■ What the exercise asks: Give back everything from the first line down to the one containing "Linktausch Fr", both ends included and unchanged, and leave the pictures out of your answer.

■ Extracted data:
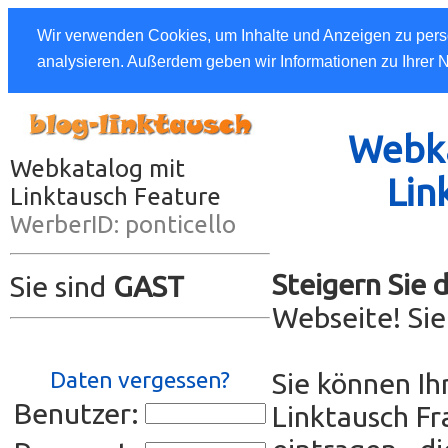
Wir verwenden Cookies, um Inhalte und Anzeigen zu perso
analysieren. Außerdem geben wir Informationen zu Ihrer 
Webka
Webkatalog mit
Lin
Linktausch Feature
WerberID: ponticello
Steigern Sie 
Sie sind
GAST
Webseite! Si
Daten vergessen?
Sie können Ih
Benutzer:
Linktausch Fr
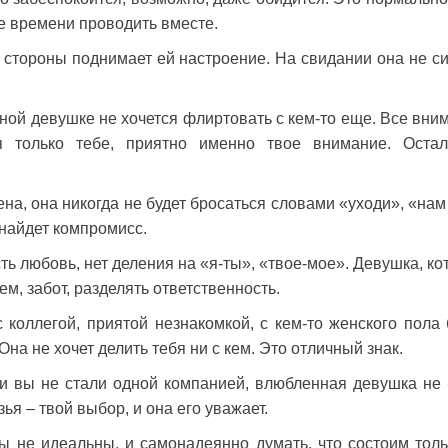
ше времени проводить вместе.
 стороны поднимает ей настроение. На свидании она не си
нной девушке не хочется флиртовать с кем-то еще. Все вни
ся только тебе, приятно именно твое внимание. Оста
на, она никогда не будет бросаться словами «уходи», «нам
 найдет компромисс.
ть любовь, нет деления на «я-ты», «твое-мое». Девушка, ко
ем, забот, разделять ответственность.
коллегой, приятой незнакомкой, с кем-то женского пола 
на не хочет делить тебя ни с кем. Это отличный знак.
ли вы не стали одной компанией, влюбленная девушка не 
я – твой выбор, и она его уважает.
ы не идеальны, и самонадеянно думать, что состоим толь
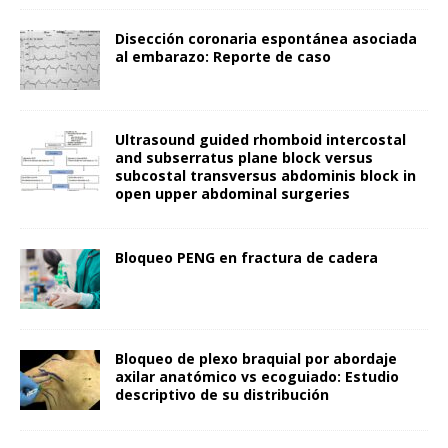
Disección coronaria espontánea asociada
al embarazo: Reporte de caso
Ultrasound guided rhomboid intercostal
and subserratus plane block versus
subcostal transversus abdominis block in
open upper abdominal surgeries
Bloqueo PENG en fractura de cadera
Bloqueo de plexo braquial por abordaje
axilar anatómico vs ecoguiado: Estudio
descriptivo de su distribución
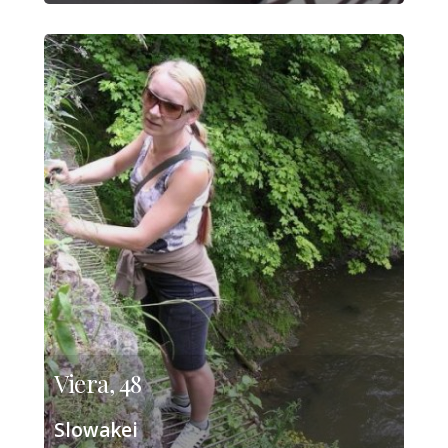
Viera, 48
Slowakei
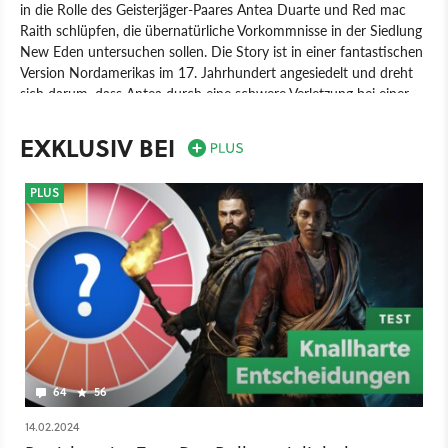
in die Rolle des Geisterjäger-Paares Antea Duarte und Red mac
Raith schlüpfen, die übernatürliche Vorkommnisse in der Siedlung
New Eden untersuchen sollen. Die Story ist in einer fantastischen
Version Nordamerikas im 17. Jahrhundert angesiedelt und dreht
sich darum, dass Antea durch eine schwere Verletzung bei einer
Mission selbst zu einem Geist wurde. Mit unseren Entscheidungen
sollen wir die Handlung formen und die Schicksale der Charaktere
EXKLUSIV BEI
beeinflussen, ganz wie auch schon in den vorherigen Spielen von
Entwickler Don't Nod.
PLUS
Spiel
PC
PlayStation
Xbox
Rollenspiel
Don't Nod
PlayStation 5
Xbox Series X/S
Focus Entertainment
64
56
14.02.2024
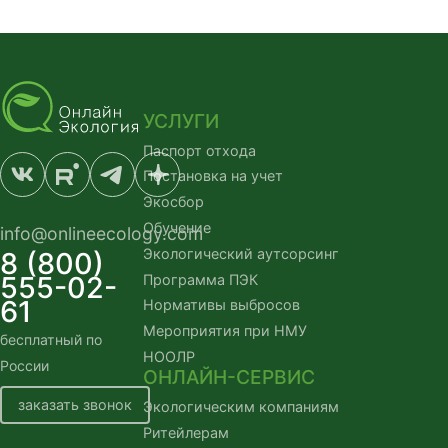
УСЛУГИ
Паспорт отхода
Постановка на учет
Экосбор
Обучение
info@onlineecology.com
Экологический аутсорсинг
8 (800)
555-02-
Программа ПЭК
61
Нормативы выбросов
Мероприятия при НМУ
бесплатный по
НООЛР
России
ОНЛАЙН-СЕРВИС
заказать звонок
Экологическим компаниям
Ритейлерам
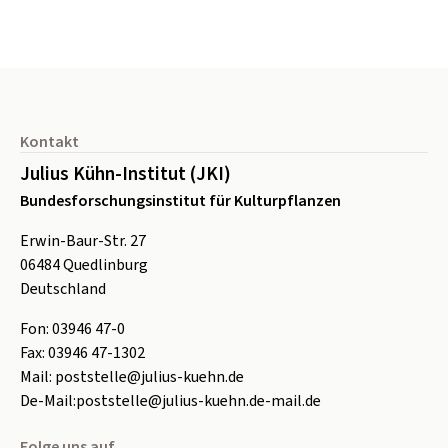
Seitenfuß
Kontakt
Julius Kühn-Institut (JKI)
Bundesforschungsinstitut für Kulturpflanzen
Erwin-Baur-Str. 27
06484
Quedlinburg
Deutschland
Fon:
0
3946 47-0
Fax:
0
3946 47-1302
Mail:
poststelle@julius-kuehn.de
De-Mail:
poststelle@julius-kuehn.de-mail.de
Folge uns auf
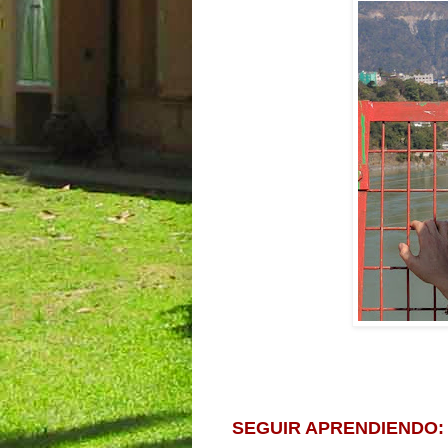
SEGUIR APRENDIENDO: C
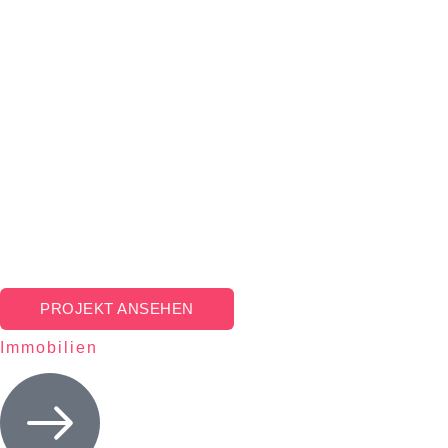
PROJEKT ANSEHEN
Immobilien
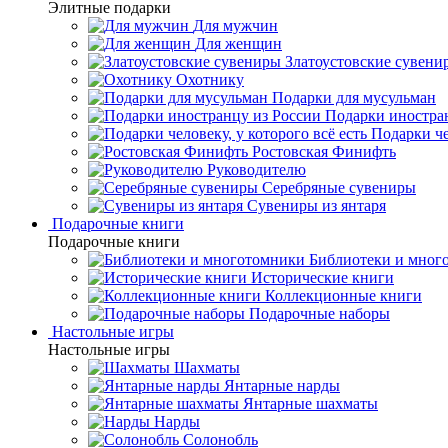
Элитные подарки
Для мужчин
Для женщин
Златоустовские сувени
Охотнику
Подарки для мусульман
Подарки иностра
Подарки че
Ростовская Финифть
Руководителю
Серебряные сувениры
Сувениры из янтаря
Подарочные книги
Подарочные книги
Библиотеки и мног
Исторические книги
Коллекционные книги
Подарочные наборы
Настольные игры
Настольные игры
Шахматы
Янтарные нарды
Янтарные шахматы
Нарды
Солонобль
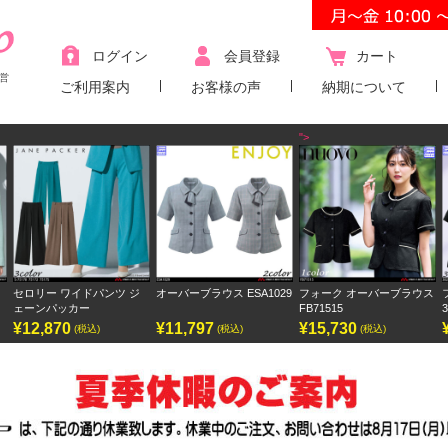
ログイン
会員登録
カート
営
ご利用案内
お客様の声
納期について
">
 ジ
オーバーブラウス ESA1029
フォーク オーバーブラウス
フォーク ワンピース
FB71515
3023SC
¥11,797
¥15,730
¥9,438
(税込)
(税込)
(税込)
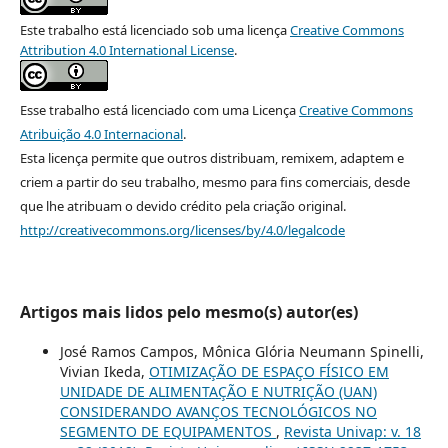
Este trabalho está licenciado sob uma licença
Creative Commons
Attribution 4.0 International License
.
Esse trabalho está licenciado com uma Licença
Creative Commons
Atribuição 4.0 Internacional
.
Esta licença permite que outros distribuam, remixem, adaptem e
criem a partir do seu trabalho, mesmo para fins comerciais, desde
que lhe atribuam o devido crédito pela criação original.
http://creativecommons.org/licenses/by/4.0/legalcode
Artigos mais lidos pelo mesmo(s) autor(es)
José Ramos Campos, Mônica Glória Neumann Spinelli,
Vivian Ikeda,
OTIMIZAÇÃO DE ESPAÇO FÍSICO EM
UNIDADE DE ALIMENTAÇÃO E NUTRIÇÃO (UAN)
CONSIDERANDO AVANÇOS TECNOLÓGICOS NO
SEGMENTO DE EQUIPAMENTOS
,
Revista Univap: v. 18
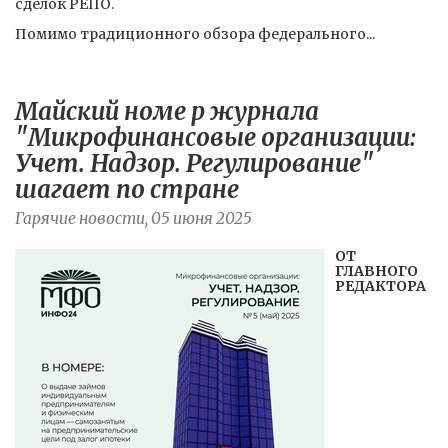
сделок РЕПО.
Помимо традиционного обзора федерального...
Майский номе р журнала
"Микрофинансовые организации:
Учет. Надзор. Регулирование"
шагает по стране
Гарячие новости, 05 июня 2025
ОТ
ГЛАВНОГО
РЕДАКТОРА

■ Solution for this task:
Wir verwenden Cookies, um Inhalte und Anzeigen zu perso
analysieren. Außerdem geben wir Informationen zu Ihrer 
Webka
Webkatalog mit
Lin
Linktausch Feature
WerberID: ponticello
Steigern Sie 
Sie sind
GAST
Webseite! Si
Daten vergessen?
Sie können Ih
Benutzer:
Linktausch Fr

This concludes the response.